The U.S. study looked at data from the 1998 to 2006 Health and Retirement Study as well as the 2000 and 2010 Current Population Surveys, and tracked 3,700 unmarried people aged 51 to 75. Researchers did not look at same-sex relationships.

The findings showed that the older couples who lived together without officially tying the knot have more stable relationships compared to their married counterparts. In fact, the study found that death is more likely to break up a cohabiting couple than a break-up.

While the number of older couples living together is nowhere near that of younger couples, it has more than doubled over the past 10 years. In 2000, only 1.2 million people over the age of 50 were cohabiting, but by 2010 that number jumped to 2.75 million.

A similar trend has emerged in this country, with fewer older couples opting for the traditional march down the aisle. In a previous article, we reported that Canadian census figures showed a huge increase in common law unions among 50+ Canadians, with the most significant growth among people in their early 60s.

Part of this phenomenon may be because living together has financial benefits for many Zoomers. In the United States, for example, widows can keep their spouses’ Social Security benefits if they remain unmarried. Not marrying also means people can avoid taking on the medical debts of their partner.

“Older people may lack an incentive to get married. They no longer are at the stage of life when they feel like they want or have to have a big wedding — to please family, to announce their commitment to the world, to protect future children or to accumulate wedding gifts.
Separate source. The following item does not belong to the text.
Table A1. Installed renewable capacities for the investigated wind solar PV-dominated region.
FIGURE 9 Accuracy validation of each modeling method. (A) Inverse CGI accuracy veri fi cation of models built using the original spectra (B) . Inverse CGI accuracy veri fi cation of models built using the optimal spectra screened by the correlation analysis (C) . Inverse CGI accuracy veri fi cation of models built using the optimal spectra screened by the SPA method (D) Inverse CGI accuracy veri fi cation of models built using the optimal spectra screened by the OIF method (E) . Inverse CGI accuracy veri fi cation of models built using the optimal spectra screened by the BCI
Second, there are some real disincentives for some: complicated finances, prior experience with the hassles of dissolving a marriage if something were to go wrong,” Stephanie Coontz, a professor at Evergreen State College in Olympia, Washington, told HealthDay.

“The stigma has largely disappeared for most Americans, except for small pockets of people,” she continued. “Older Americans may be more likely to disapprove of cohabitation in the abstract, but they also have fewer relatives alive to shock and offend. Possibly those two tendencies balance each other out.”